-------- Material for this task

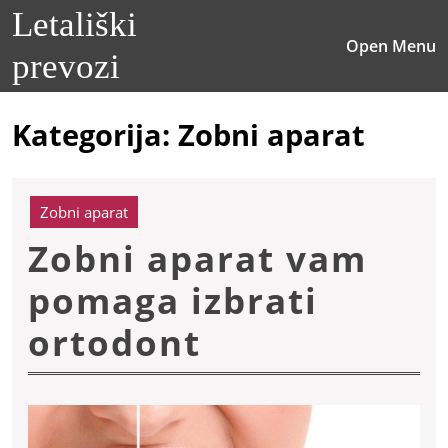
Skip
Letališki
to
O
Open Menu
content
prevozi
M
Skip
to
content
Kategorija:
Zobni aparat
Zobni aparat
Zobni aparat vam
pomaga izbrati
Zobni
ortodont
aparat
vam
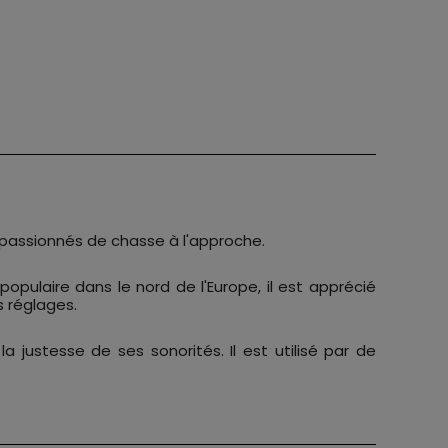
s passionnés de chasse à l'approche.
pulaire dans le nord de l'Europe, il est apprécié
s réglages.
 justesse de ses sonorités. Il est utilisé par de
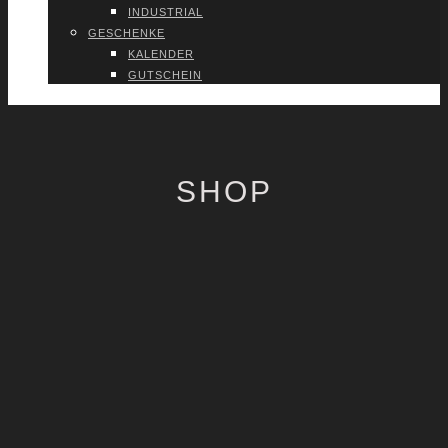
INDUS­TRI­AL
GESCHEN­KE
KALEN­DER
GUT­SCHEIN
VER­TRAG WIDER­RU­FEN
SHOP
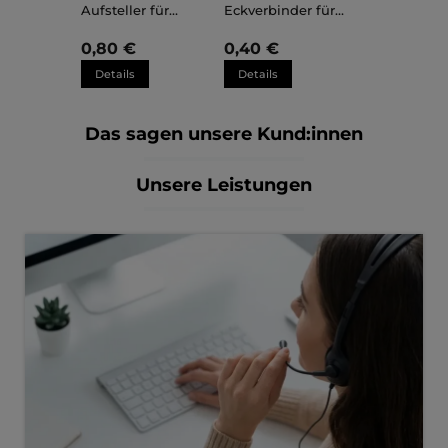
Aufsteller für
Eckverbinder für
Kunststoffrahmen
Kunststoffrahmen
Sara
Sara
0,80 €
0,40 €
Details
Details
Das sagen unsere Kund:innen
Unsere Leistungen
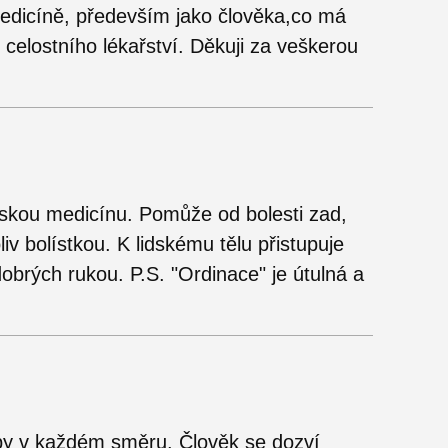
medicíně, především jako člověka,co má
 celostního lékařství. Děkuji za veškerou
ínskou medicínu. Pomůže od bolesti zad,
iv bolístkou. K lidskému tělu přistupuje
obrých rukou. P.S. "Ordinace" je útulná a
by v každém směru. Člověk se dozví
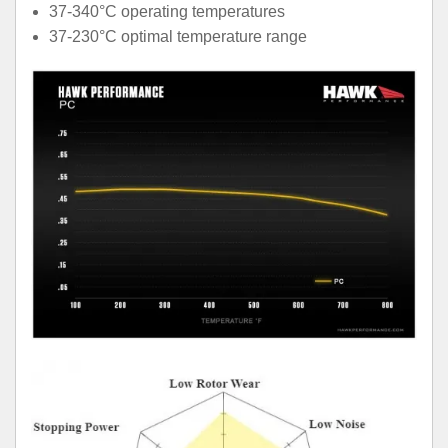
37-340°C operating temperatures
37-230°C optimal temperature range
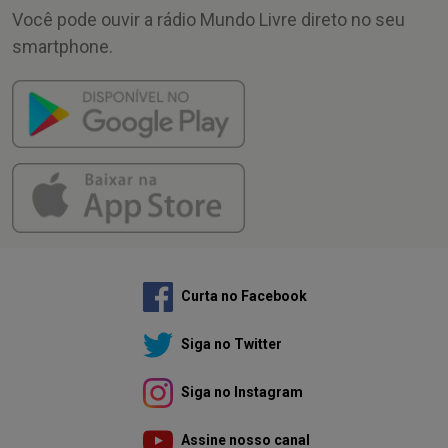
Você pode ouvir a rádio Mundo Livre direto no seu
smartphone.
Curta no Facebook
Siga no Twitter
Siga no Instagram
Assine nosso canal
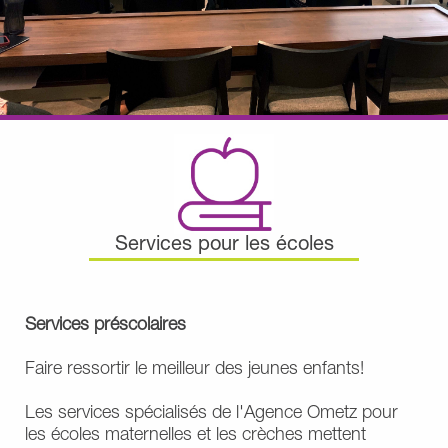
Services pour les écoles
Services préscolaires
Faire ressortir le meilleur des jeunes enfants!
Les services spécialisés de l'Agence Ometz pour
les écoles maternelles et les crèches mettent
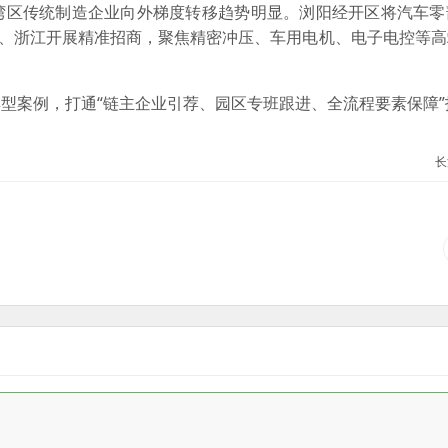
区传统制造企业向外梯度转移趋势明显。浏阳经开区将汽车零
圳、浙江开展精准招商，聚焦精密冲压、车用电机、电子电控等
案例，打通“链主企业引荐、园区专班跟进、全流程要素保障”
长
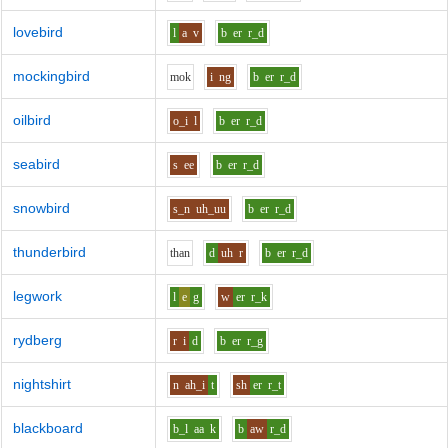
lovebird
l
a
v
b
er
r_d
mockingbird
m
o
k
i
ng
b
er
r_d
oilbird
o_i
l
b
er
r_d
seabird
s
ee
b
er
r_d
snowbird
s_n
uh_uu
b
er
r_d
thunderbird
th
a
n
d
uh
r
b
er
r_d
legwork
l
e
g
w
er
r_k
rydberg
r
i
d
b
er
r_g
nightshirt
n
ah_i
t
sh
er
r_t
blackboard
b_l
aa
k
b
aw
r_d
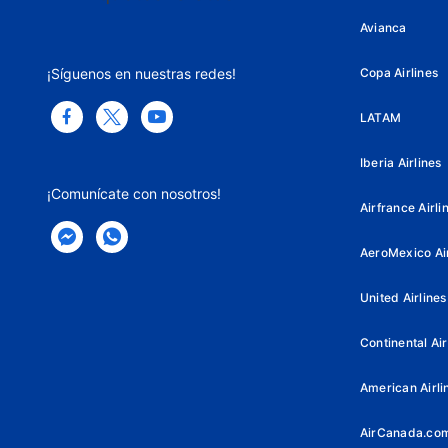
Avianca
¡Síguenos en nuestras redes!
Copa Airlines
LATAM
Iberia Airlines
¡Comunícate con nosotros!
Airfrance Airli
AeroMexico Air
United Airlines
Continental Air
American Airli
AirCanada.co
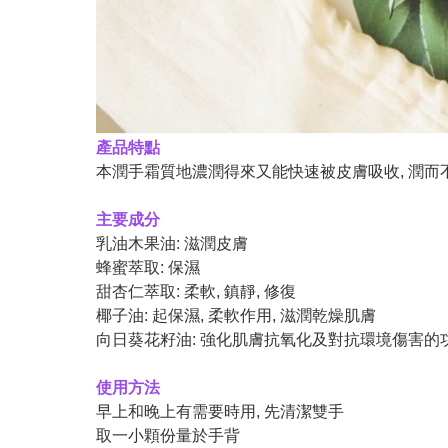
產品特點
本潤手
霜質地濃潤得來又能快速被皮膚吸收, 潤而
主要成分
乳油木果油: 滋潤皮膚
蜂蜜萃取: 保濕
甜杏仁萃取: 柔軟, 鎮靜, 修復
椰子油: 起保濕, 柔軟作用, 滋潤乾燥肌膚
向日葵花籽油: 強化肌膚抗氧化及對抗環境傷害的
使用方法
早上和晚上有需要時用, 先清潔雙手
取一小顆份量於手背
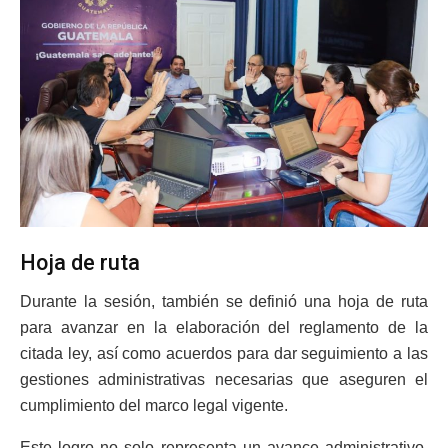
Hoja de ruta
Durante la sesión, también se definió una hoja de ruta
para avanzar en la elaboración del reglamento de la
citada ley, así como acuerdos para dar seguimiento a las
gestiones administrativas necesarias que aseguren el
cumplimiento del marco legal vigente.
Este logro no solo representa un avance administrativo,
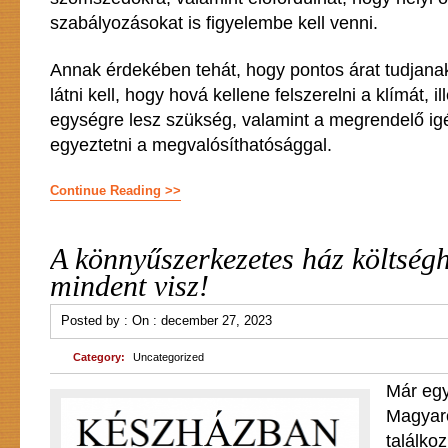
szabályozásokat is figyelembe kell venni.
Annak érdekében tehát, hogy pontos árat tudjana
látni kell, hogy hová kellene felszerelni a klímát, i
egységre lesz szükség, valamint a megrendelő igén
egyeztetni a megvalósíthatósággal.
Continue Reading >>
A könnyűszerkezetes ház költség
mindent visz!
Posted by :
On :
december 27, 2023
Category:
Uncategorized
Már egy
Magyar
találko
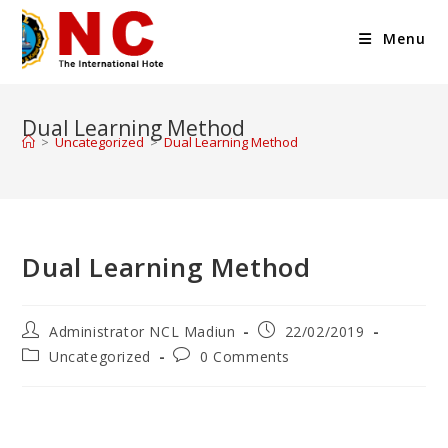
Menu
Dual Learning Method
>
Uncategorized
>
Dual Learning Method
Dual Learning Method
Administrator NCL Madiun
22/02/2019
Uncategorized
0 Comments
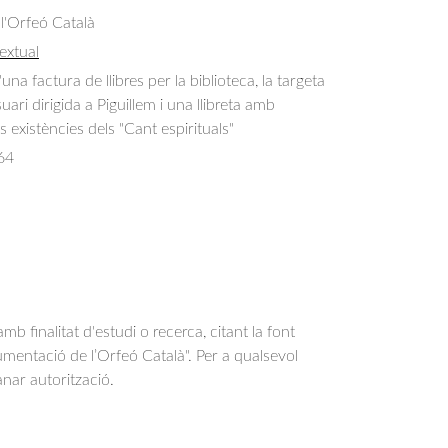
 l'Orfeó Català
extual
'una factura de llibres per la biblioteca, la targeta 
ari dirigida a Piguillem i una llibreta amb 
 existències dels "Cant espirituals"
64
b finalitat d'estudi o recerca, citant la font
entació de l’Orfeó Català". Per a qualsevol
anar autorització.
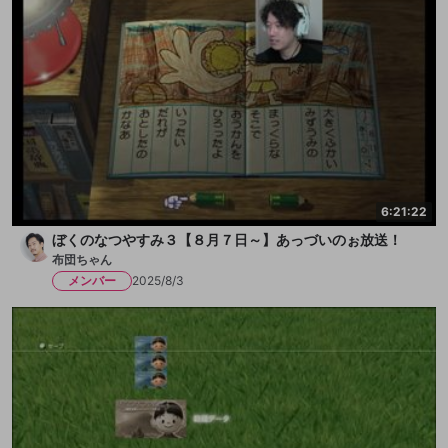
6:21:22
ぼくのなつやすみ３【８月７日～】あっづいのぉ放送！
布団ちゃん
メンバー
2025/8/3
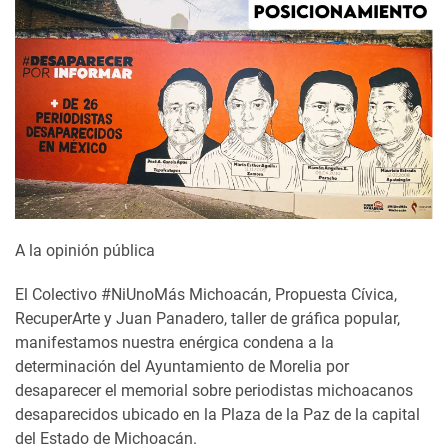
A la opinión pública
El Colectivo #NiUnoMás Michoacán, Propuesta Cívica,
RecuperArte y Juan Panadero, taller de gráfica popular,
manifestamos nuestra enérgica condena a la
determinación del Ayuntamiento de Morelia por
desaparecer el memorial sobre periodistas michoacanos
desaparecidos ubicado en la Plaza de la Paz de la capital
del Estado de Michoacán.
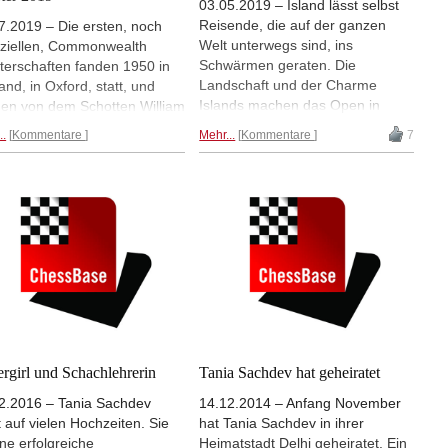
03.05.2019 – Island lässt selbst
Reisende, die auf der ganzen
7.2019 – Die ersten, noch
Welt unterwegs sind, ins
fiziellen, Commonwealth
Schwärmen geraten. Die
terschaften fanden 1950 in
Landschaft und der Charme
and, in Oxford, statt, und
Islands machen das Open in
en von dem Schotten William
Reykjavik Jahr für Jahr zu einem
hurst gewonnen. 33 Jahre
..
Kommentare
Mehr...
Kommentare
7
Erlebnis. Schachglobetrotterin
er, 1983, gab es dann im
Alina l'Ami war schon oft dabei
ralischen Melbourne die erste
und sie ging auch im April 2019
zielle Commonwealth
wieder an den Start. | Bild: IM
terschaft, dieses Mal siegten
Tania Sachdev | Alle Fotos: Alina
Australier Ian Rogers und
l'Ami
ory Hjorth. Die
onwealth Meisterschaften
 wurden vom 30. Juni bis 7.
 in Neu Delhi gespielt und
heet Gupta und Tania
dev (beide Indien) holten die
l. | Foto: ChessBase India
rgirl und Schachlehrerin
Tania Sachdev hat geheiratet
2.2016 – Tania Sachdev
14.12.2014 – Anfang November
t auf vielen Hochzeiten. Sie
hat Tania Sachdev in ihrer
ine erfolgreiche
Heimatstadt Delhi geheiratet. Ein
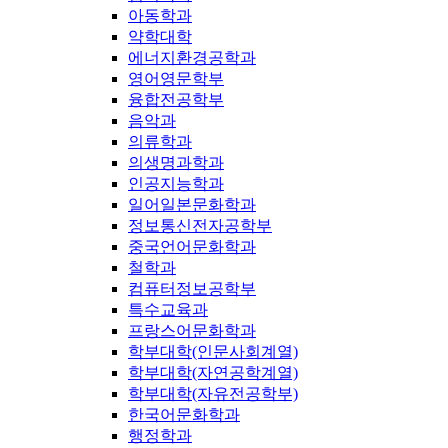
아동학과
약학대학
에너지환경공학과
영어영문학부
융합전공학부
음악과
의류학과
의생명과학과
인공지능학과
일어일본문화학과
정보통신전자공학부
중국언어문화학과
철학과
컴퓨터정보공학부
특수교육과
프랑스어문화학과
학부대학(인문사회계열)
학부대학(자연공학계열)
학부대학(자유전공학부)
한국어문화학과
행정학과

----------------

- Problem to solve: Repeat the records above verbatim, dropping the pictures.

- Exercise response:
Skip
Letališki
to
O
Open Menu
content
prevozi
M
Skip
to
content
Kategorija:
Zobni aparat
Zobni aparat
Zobni aparat vam
pomaga izbrati
Zobni
ortodont
aparat
vam
s passionnés de chasse à l'approche.
pulaire dans le nord de l'Europe, il est apprécié
s réglages.
 justesse de ses sonorités. Il est utilisé par de
INDUS­TRI­AL
GESCHEN­KE
KALEN­DER
GUT­SCHEIN
VER­TRAG WIDER­RU­FEN
SHOP
Aufsteller für
Eckverbinder für
Kunststoffrahmen
Kunststoffrahmen
Sara
Sara
0,80 €
0,40 €
Details
Details
Das sagen unsere Kund:innen
Unsere Leistungen
medicíně, především jako člověka,co má
 celostního lékařství. Děkuji za veškerou
ínskou medicínu. Pomůže od bolesti zad,
iv bolístkou. K lidskému tělu přistupuje
obrých rukou. P.S. "Ordinace" je útulná a
by v každém směru. Člověk se dozví
37-340°C operating temperatures
37-230°C optimal temperature range
Você pode ouvir a rádio Mundo Livre direto no seu
smartphone.
Curta no Facebook
Siga no Twitter
Siga no Instagram
Assine nosso canal
Services pour les écoles
Services préscolaires
Faire ressortir le meilleur des jeunes enfants!
Les services spécialisés de l'Agence Ometz pour
les écoles maternelles et les crèches mettent
区传统制造企业向外梯度转移趋势明显。浏阳经开区将汽车零
圳、浙江开展精准招商，聚焦精密冲压、车用电机、电子电控等
案例，打通“链主企业引荐、园区专班跟进、全流程要素保障”
长
lovebird
l
a
v
b
er
r_d
mockingbird
m
o
k
i
ng
b
er
r_d
oilbird
o_i
l
b
er
r_d
seabird
s
ee
b
er
r_d
snowbird
s_n
uh_uu
b
er
r_d
thunderbird
th
a
n
d
uh
r
b
er
r_d
legwork
l
e
g
w
er
r_k
rydberg
r
i
d
b
er
r_g
nightshirt
n
ah_i
t
sh
er
r_t
blackboard
b_l
aa
k
b
aw
r_d
Avianca
¡Síguenos en nuestras redes!
Copa Airlines
LATAM
Iberia Airlines
¡Comunícate con nosotros!
Airfrance Airli
AeroMexico Air
United Airlines
Continental Air
American Airli
AirCanada.co
產品特點
本潤手
霜質地濃潤得來又能快速被皮膚吸收, 潤而
主要成分
乳油木果油: 滋潤皮膚
蜂蜜萃取: 保濕
甜杏仁萃取: 柔軟, 鎮靜, 修復
椰子油: 起保濕, 柔軟作用, 滋潤乾燥肌膚
向日葵花籽油: 強化肌膚抗氧化及對抗環境傷害的
使用方法
早上和晚上有需要時用, 先清潔雙手
取一小顆份量於手背
Hoja de ruta
Durante la sesión, también se definió una hoja de ruta
para avanzar en la elaboración del reglamento de la
citada ley, así como acuerdos para dar seguimiento a las
gestiones administrativas necesarias que aseguren el
cumplimiento del marco legal vigente.
Este logro no solo representa un avance administrativo,
szabályozásokat is figyelembe kell venni.
Annak érdekében tehát, hogy pontos árat tudjana
látni kell, hogy hová kellene felszerelni a klímát, i
egységre lesz szükség, valamint a megrendelő igén
egyeztetni a megvalósíthatósággal.
Continue Reading >>
A könnyűszerkezetes ház költség
mindent visz!
Posted by :
On :
december 27, 2023
Category:
Uncategorized
Már egy
Magyar
találko
Menu
Dual Learning Method
>
Uncategorized
>
Dual Learning Method
Dual Learning Method
Administrator NCL Madiun
22/02/2019
Uncategorized
0 Comments
 l'Orfeó Català
extual
'una factura de llibres per la biblioteca, la targeta 
ari dirigida a Piguillem i una llibreta amb 
 existències dels "Cant espirituals"
64
b finalitat d'estudi o recerca, citant la font
entació de l’Orfeó Català". Per a qualsevol
anar autorització.
6:21:22
ぼくのなつやすみ３【８月７日～】あっづいのぉ放送！
布団ちゃん
メンバー
2025/8/3
A la opinión pública
El Colectivo #NiUnoMás Michoacán, Propuesta Cívica,
RecuperArte y Juan Panadero, taller de gráfica popular,
manifestamos nuestra enérgica condena a la
determinación del Ayuntamiento de Morelia por
desaparecer el memorial sobre periodistas michoacanos
desaparecidos ubicado en la Plaza de la Paz de la capital
del Estado de Michoacán.
03.05.2019 – Island lässt selbst
Reisende, die auf der ganzen
7.2019 – Die ersten, noch
Welt unterwegs sind, ins
fiziellen, Commonwealth
Schwärmen geraten. Die
terschaften fanden 1950 in
Landschaft und der Charme
and, in Oxford, statt, und
Islands machen das Open in
en von dem Schotten William
Reykjavik Jahr für Jahr zu einem
hurst gewonnen. 33 Jahre
..
Kommentare
Mehr...
Kommentare
7
Erlebnis. Schachglobetrotterin
er, 1983, gab es dann im
Alina l'Ami war schon oft dabei
ralischen Melbourne die erste
und sie ging auch im April 2019
zielle Commonwealth
wieder an den Start. | Bild: IM
terschaft, dieses Mal siegten
Tania Sachdev | Alle Fotos: Alina
Australier Ian Rogers und
l'Ami
ory Hjorth. Die
onwealth Meisterschaften
 wurden vom 30. Juni bis 7.
 in Neu Delhi gespielt und
heet Gupta und Tania
dev (beide Indien) holten die
l. | Foto: ChessBase India
rgirl und Schachlehrerin
Tania Sachdev hat geheiratet
2.2016 – Tania Sachdev
14.12.2014 – Anfang November
t auf vielen Hochzeiten. Sie
hat Tania Sachdev in ihrer
ine erfolgreiche
Heimatstadt Delhi geheiratet. Ein
아동학과
약학대학
에너지환경공학과
영어영문학부
융합전공학부
음악과
의류학과
의생명과학과
인공지능학과
일어일본문화학과
정보통신전자공학부
중국언어문화학과
철학과
컴퓨터정보공학부
특수교육과
프랑스어문화학과
학부대학(인문사회계열)
학부대학(자연공학계열)
학부대학(자유전공학부)
한국어문화학과
행정학과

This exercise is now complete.